Но наиболее интересно в Толстом, что он-то как раз не был христианским типом человека, это могучий язычник, и, стараясь стать христианином, он производит над собой некое насилие; об этом писали сотни раз. Он пишет "Крейцерову сонату" - и параллельно повесть "Дьявол" (которую прятал от жены и которую потом Бунин переписал под названием "Митина любовь"). Пишет "Отца Сергия", заставляя блестящего светского человека уйти в монахи, но этого монаха же и соблазняет купеческой дочкой-дурочкой. Толстой воевал - старался воевать - не с полом, не с женщиной, сосудом дьявола, а с переполнявшей его витальной силой, с избытком чувственной энергии. Вот отсюда и пошел Шопенгауэр с его буддистскими интуициями. вспомним к тому же, что индийцы, создавшие концепцию Нирваны, в то же время народ, отличающийся чрезвычайно высокой эротической культурой. Не только Упанишады написали, но и Кама Сутру. И в "Крейцеровой сонате" Толстой буддист, он грезит о прекращении человеческого рода, о переходе в иной план существования - или несуществования, а не враждебность к полу исповедует. Давно известно, что человек, отличающийся повышенной чувственностью, острее ощущает смерть, обладает обостренной памятью смертной. В этом смысле Бунин был похож на Толстого, и его "Митина любовь" - не плагиат, конечно, а конгениальное Толстому произведение. Митя кончает с собой, потому что он переполнен цветением и напором бытия, он не может уже вместить это богатство в своем индивидуальном существовании, в своей ограниченной земной оболочке. Имеет место вот эта самая радость об уничтожении индивида, как сказал Ницше.

Ну вот Ницше и закончим наши сегодняшние рассуждения - вернувшись к музыке как манифестации мировой воли. Я цитирую "Рождение трагедии из духа музыки":

К ... подлинным знатокам музыки обращаю я вопрос: могут ли они представить себе человека, который был бы способен воспринять третий акт "Тристана и Изольды" без всякого пособия слова и образа, в чистом виде, как огромную симфоническую композицию, и не задохнуться от судорожного напряжения всех крыльев души? Человек, который, как в данном случае, словно бы приложил ухо к самому сердцу мировой воли и слышит как из него бешеное желание существования изливается по всем жилам мира - то как гремящий поток, то как нежный, распыленный ручеек, - да разве такой человек не был бы сокрушен в одно мгновение? Да разве он мог бы в жалкой стеклянной оболочке человеческого индивида вынести этот отзвук бесчисленных криков радости и боли, несущихся к нему из "необъятных пространств мировой ночи", и не устремиться неудержимо при звуках этого пастушьего напева метафизики к своей изначальной родине?

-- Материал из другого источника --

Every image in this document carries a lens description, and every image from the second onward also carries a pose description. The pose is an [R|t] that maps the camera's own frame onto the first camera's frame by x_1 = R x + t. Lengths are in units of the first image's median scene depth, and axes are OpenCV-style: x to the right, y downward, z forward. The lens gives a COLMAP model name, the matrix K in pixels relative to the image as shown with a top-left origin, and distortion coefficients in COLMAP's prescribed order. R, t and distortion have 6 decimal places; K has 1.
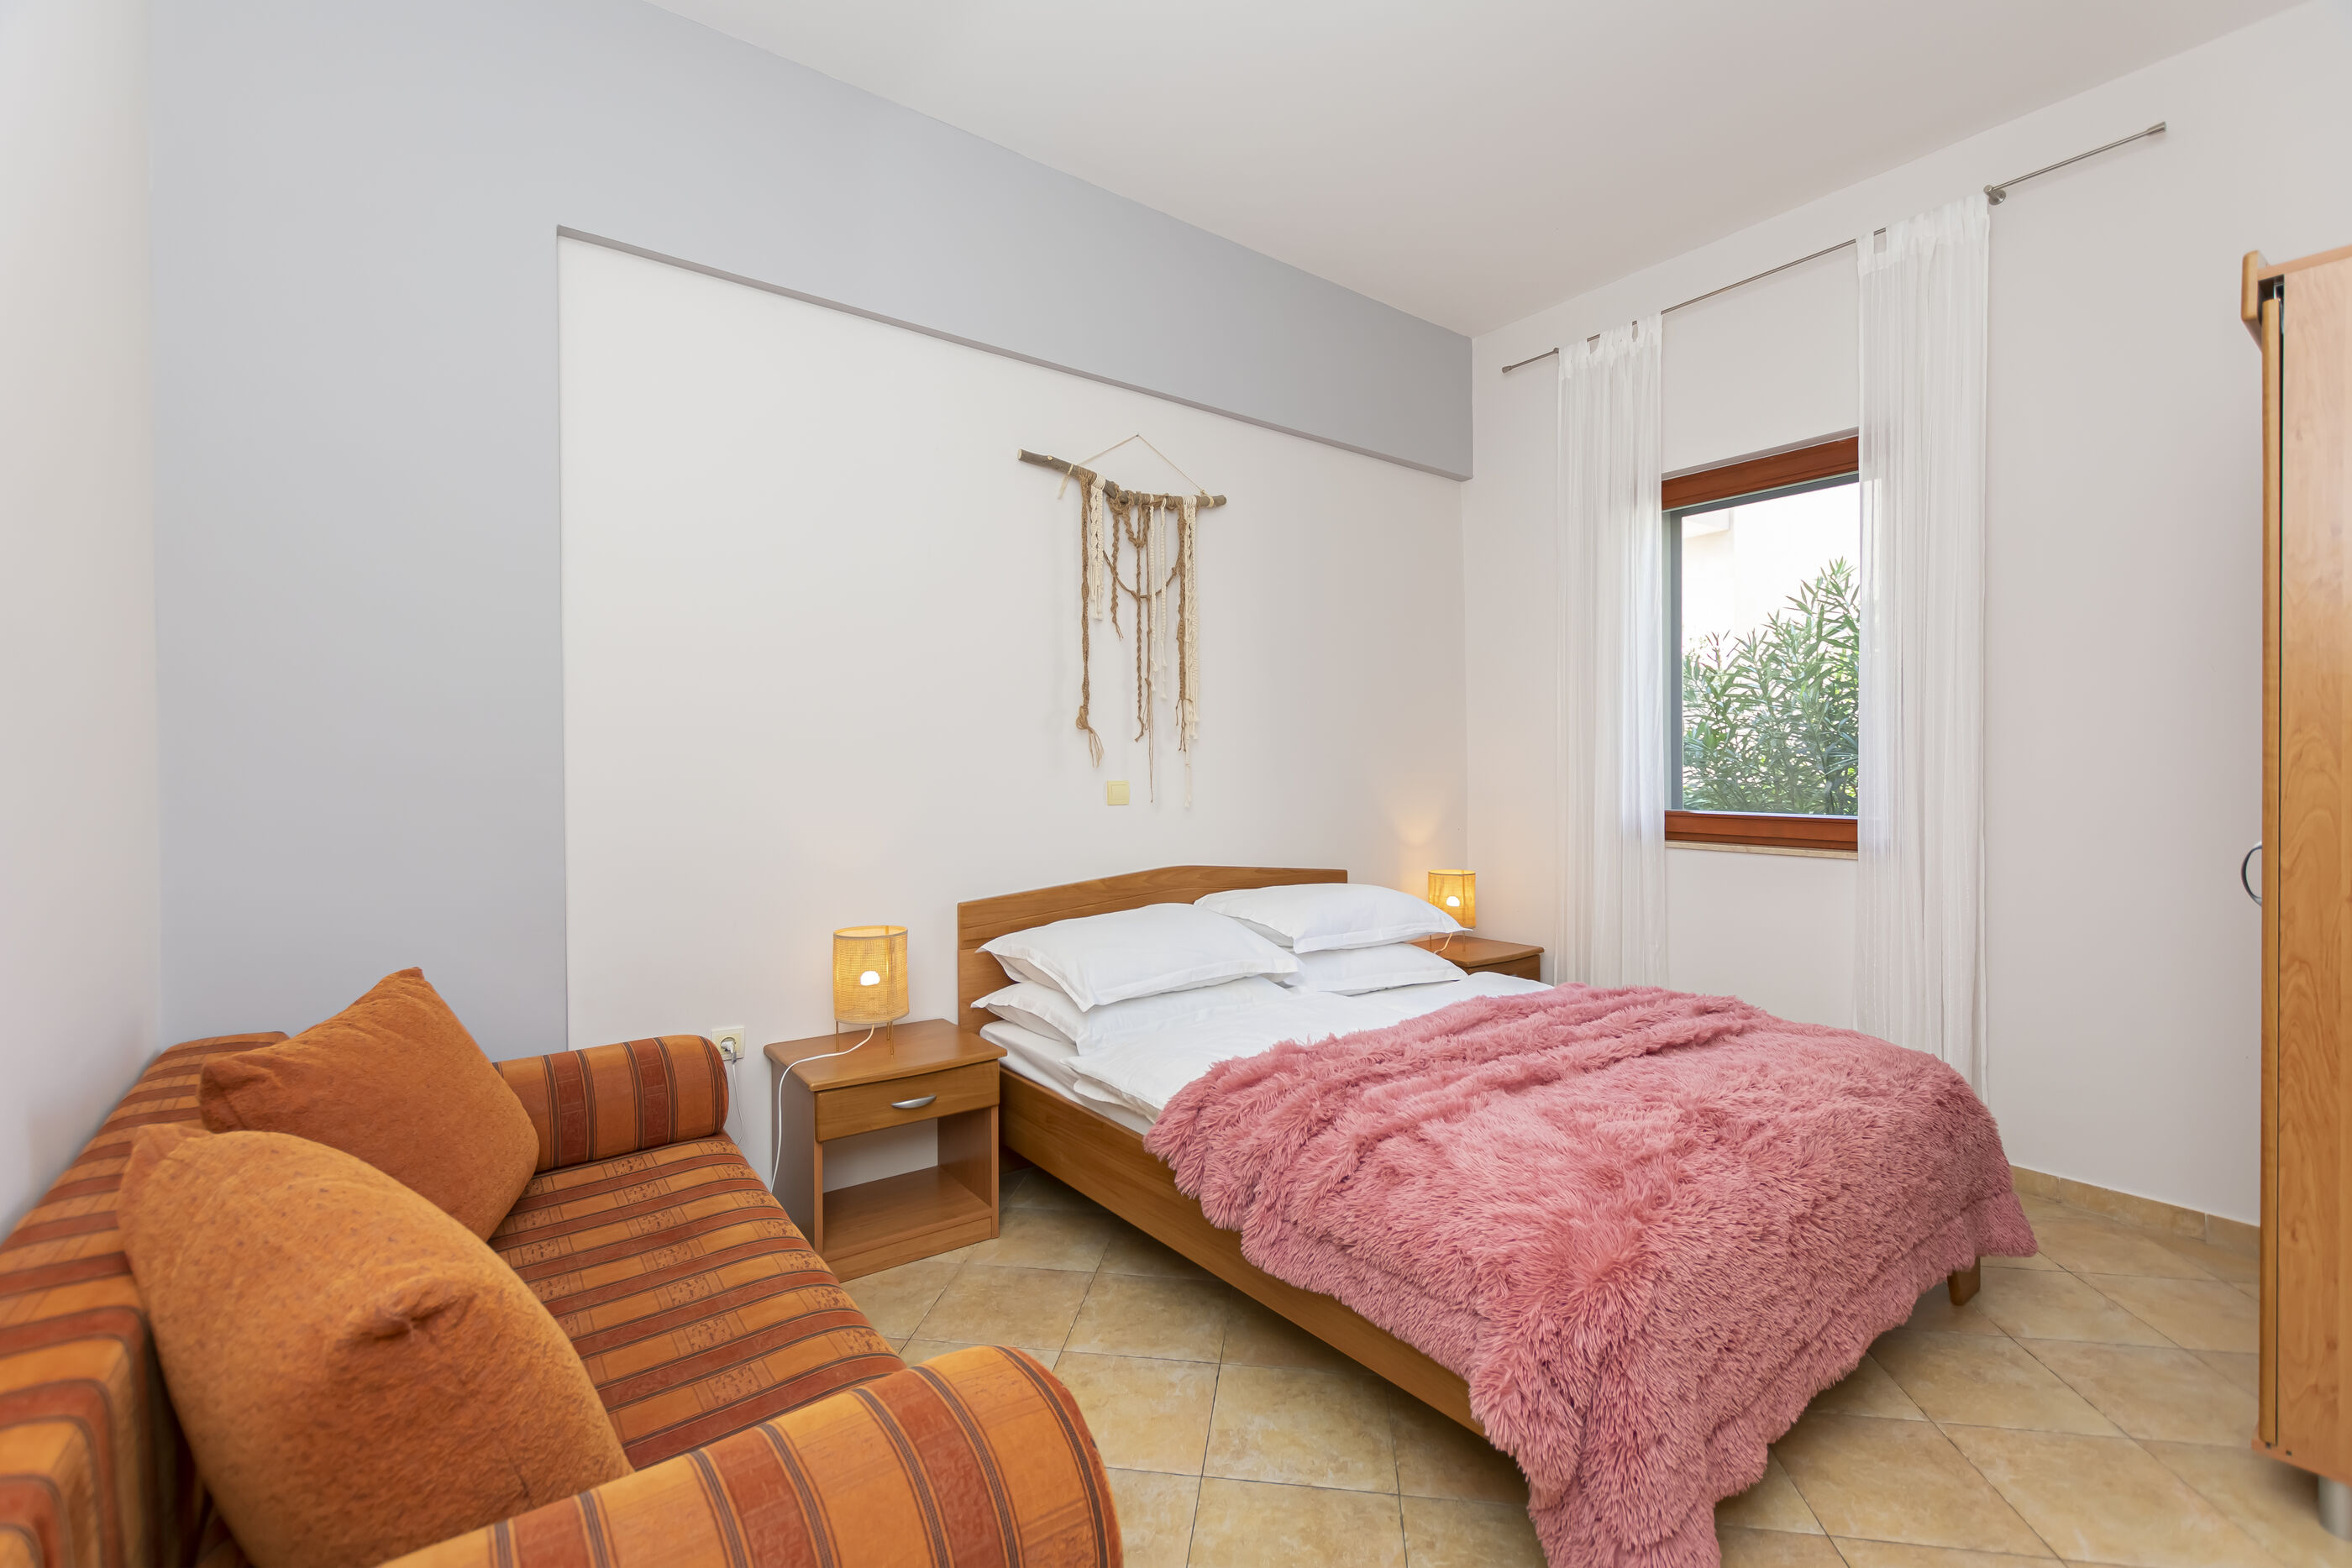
lens RADIAL K [[1041.9, 0, 1192.3], [0, 1041.9, 752.5], [0, 0, 1]] dist [-0.000327, -0.000030]
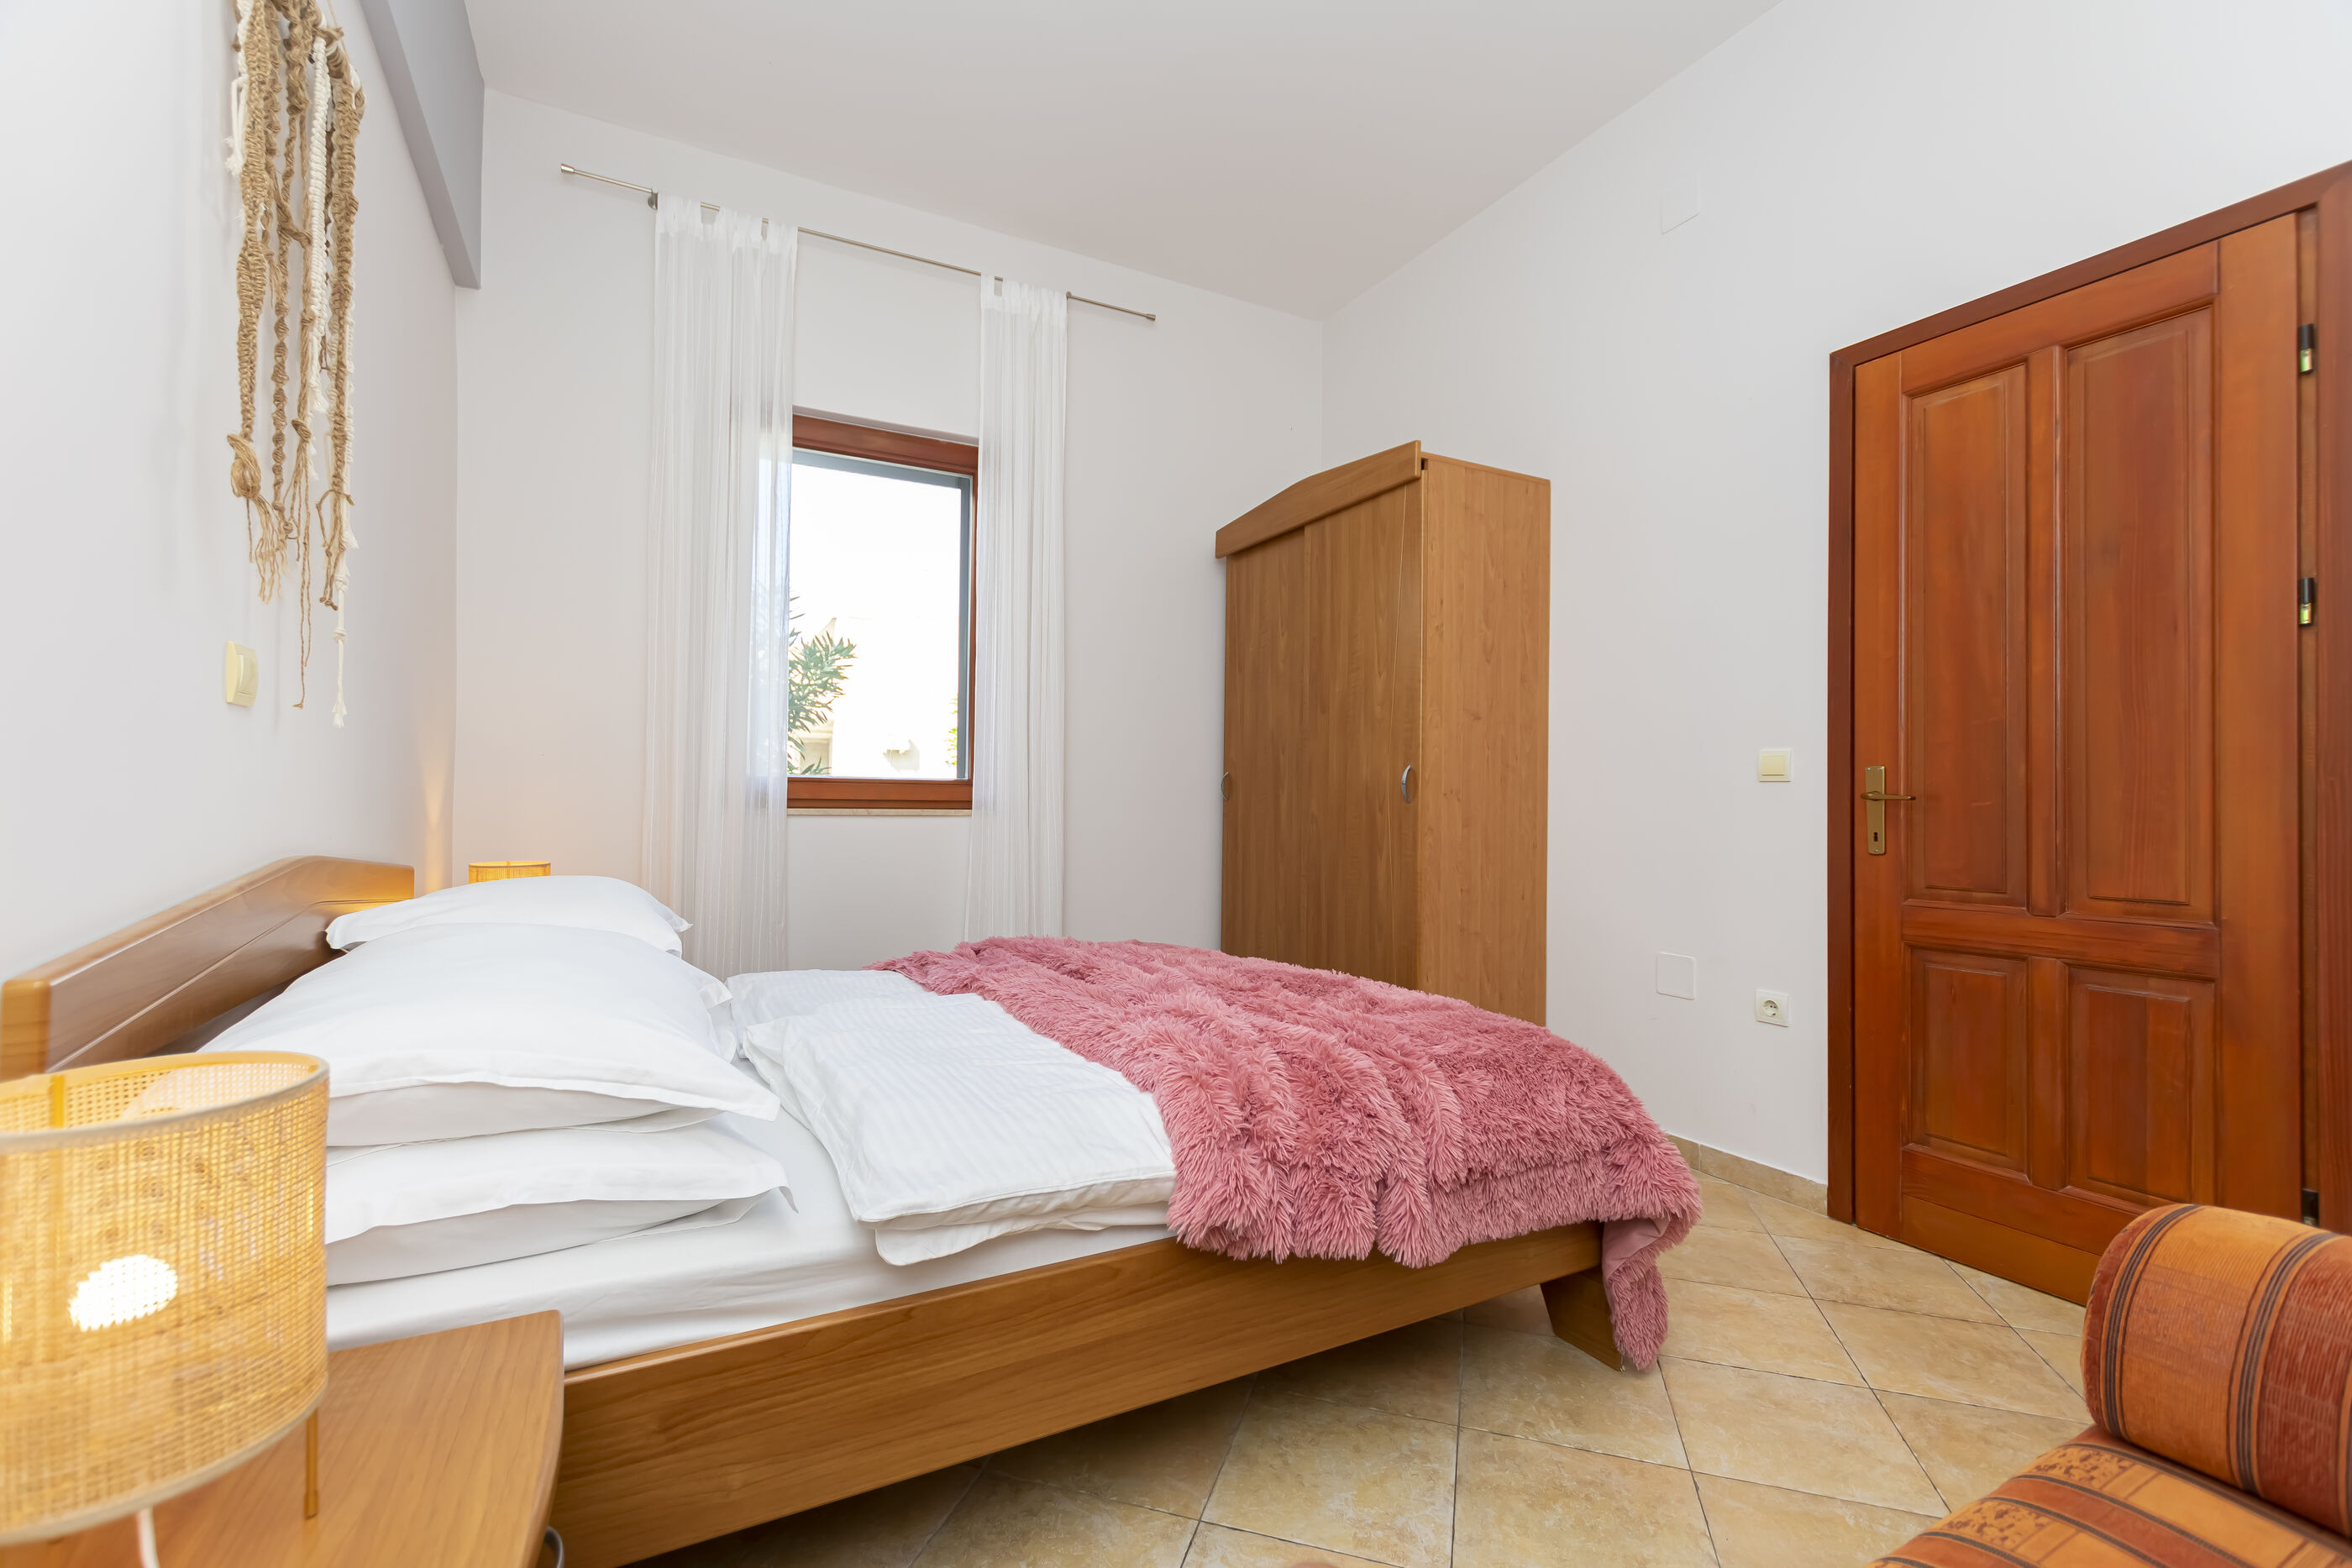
lens RADIAL K [[1004.4, 0, 1176.0], [0, 1004.4, 784.0], [0, 0, 1]] dist [0.017147, 0.000015]
pose [[0.174882, 0.020094, 0.984384, -0.405504], [-0.021951, 0.999623, -0.016506, 0.081176], [-0.984345, -0.018722, 0.175257, 0.587699]]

На этот риторический вопрос и дает ответ "Рождение трагедии". Это мысль Ницше о двух началах бытия - дионисическом и аполлоническом. Дионис - это безначальная и бесформенная, "безвидная" мировая бездна, поглощающая индивида, но несущая в себе полноту бытийной энергии. Аполлон - бог света и формы заклинает эту бездну, вызывая образы спасающей душу и тело красоты. Но мир Аполлона - иллюзия, аполлонический сон, или, словами Тютчева, покров, наброшенный над бездной. Искусство трагедии, трагического мифа, говорит Ницше, было примирением Диониса и Аполлона и в этом смысле - моделью самого человеческого существования в культуре. Мир, каким мы его видим, - это эстетическимй феномен.

Еще Ницше:

Трагический миф может быть понят лишь как воплощение образное дионисической мудрости аполлоническими средствами искусства; он приводит мир явлений к тем границам, где последний отрицает самого себя и снова ищет убежища в лоне истинной и единой реальности; а там он вместе с Изольдой как бы запевает ее метафизическую лебединую песню:

В нарастании волн,

В этой песне стихий,

В беспредельном дыханье миров

Растаять,

Исчезнуть,

Все забыть...

О, восторг!..

Ницше считал эту модель специфичной для греческой высокой трагедии. Но мы вправе думать, что им дана модель всякого гениального искусства. Искусства Льва Толстого в том числе. И не только искусства его, но и жизни его, и смерти.